[PAGE EXCERPT]

Mr Nadim Aslam: Your knee joint is more complex and sensitive than your hip joint. It can feel painful during the first four to six weeks following your operation. But after about six to 12 weeks you will usually experience an improvement in your pain.

Mr Nadim Aslam: Walking will be restricted by the pain and swelling that will occur after a knee replacement. The implants will allow you to fully weight bear from the outset. For the first two weeks, your recovery will be focused on reducing any pain and swelling to allow an increased range of motion. You can gradually increase your walking distance; however, it usually takes about four to six weeks before you can walk a reasonable amount of steps.

Mr Nadim Aslam: The first four to six weeks can be very painful and your movement gradually improves as the swelling reduces. We usually see a considerable improvement in the pain and swelling between six to 12 weeks. While the majority of patients do well after a knee replacement, 20% of patients are dissatisfied. This may be due to stiffness, residual pain or a complication.

Mr Nadim Aslam: It is possible to kneel down on your knee but you might find it more comfortable to begin kneeling with knee pads. It is possible to flex the knee past 90 degrees and you can maintain any comfortable position to get onto or off the floor.

Mr Nadim Aslam: You can keep your knee replacement in a comfortable position while sleeping. There is no risk of dislocation of the joint or requirement to keep your knee in a particular position.

Mr Nadim Aslam: Your knee will feel uncomfortable for six weeks. There is a significant improvement between six to 12 weeks in pain and how your knee function. After about three to six months, you will be less aware of the replacement and your recovery will have advanced. Your knee will continue to improve over a 24-month period following your surgery.

[/PAGE EXCERPT]

TASK ITEM: Reproduce the section of the knee replacement text starting with "Mr Nadim Aslam: Your knee will" and going on through "following your surgery.".

[GIVEN RECORDS]

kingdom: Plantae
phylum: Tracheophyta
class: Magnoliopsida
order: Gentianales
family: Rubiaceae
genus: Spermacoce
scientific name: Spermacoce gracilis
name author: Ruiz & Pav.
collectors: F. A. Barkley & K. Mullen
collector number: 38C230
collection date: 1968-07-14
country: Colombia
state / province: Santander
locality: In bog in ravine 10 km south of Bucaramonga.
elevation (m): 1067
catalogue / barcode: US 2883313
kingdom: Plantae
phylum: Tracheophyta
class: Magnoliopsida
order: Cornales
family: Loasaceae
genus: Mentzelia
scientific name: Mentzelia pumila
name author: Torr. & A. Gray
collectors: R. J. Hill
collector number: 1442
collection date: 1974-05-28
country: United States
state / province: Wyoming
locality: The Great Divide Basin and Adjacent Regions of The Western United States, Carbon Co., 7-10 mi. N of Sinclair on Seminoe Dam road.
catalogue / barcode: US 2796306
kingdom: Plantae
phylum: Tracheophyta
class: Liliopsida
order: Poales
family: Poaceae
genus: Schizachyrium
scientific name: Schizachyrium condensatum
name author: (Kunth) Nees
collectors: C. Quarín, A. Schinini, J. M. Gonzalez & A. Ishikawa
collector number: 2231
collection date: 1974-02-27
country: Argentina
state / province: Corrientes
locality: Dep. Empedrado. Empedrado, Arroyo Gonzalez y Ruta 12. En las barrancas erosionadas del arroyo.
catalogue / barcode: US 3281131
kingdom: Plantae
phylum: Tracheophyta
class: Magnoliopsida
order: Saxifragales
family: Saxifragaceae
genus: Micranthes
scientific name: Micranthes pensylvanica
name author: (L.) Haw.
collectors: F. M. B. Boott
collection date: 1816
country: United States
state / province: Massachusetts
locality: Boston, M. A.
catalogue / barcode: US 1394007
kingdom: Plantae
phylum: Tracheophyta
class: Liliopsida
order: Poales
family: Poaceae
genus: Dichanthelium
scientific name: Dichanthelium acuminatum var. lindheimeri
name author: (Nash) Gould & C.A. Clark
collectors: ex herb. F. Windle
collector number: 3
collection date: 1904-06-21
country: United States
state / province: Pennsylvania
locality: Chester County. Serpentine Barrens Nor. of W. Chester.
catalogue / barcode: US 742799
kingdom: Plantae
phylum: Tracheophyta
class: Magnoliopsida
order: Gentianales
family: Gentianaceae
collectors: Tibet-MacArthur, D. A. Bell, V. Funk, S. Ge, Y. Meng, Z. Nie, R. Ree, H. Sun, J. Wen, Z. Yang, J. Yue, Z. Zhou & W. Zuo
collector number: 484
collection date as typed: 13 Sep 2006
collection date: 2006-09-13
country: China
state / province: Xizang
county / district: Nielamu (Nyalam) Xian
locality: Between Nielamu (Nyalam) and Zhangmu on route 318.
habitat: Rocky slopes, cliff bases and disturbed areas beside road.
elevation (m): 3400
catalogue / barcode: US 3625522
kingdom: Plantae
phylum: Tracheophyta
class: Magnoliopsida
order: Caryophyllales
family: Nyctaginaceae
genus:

[/GIVEN RECORDS]

EXERCISE RESPONSE:
Mr Nadim Aslam: Your knee will feel uncomfortable for six weeks. There is a significant improvement between six to 12 weeks in pain and how your knee function. After about three to six months, you will be less aware of the replacement and your recovery will have advanced. Your knee will continue to improve over a 24-month period following your surgery.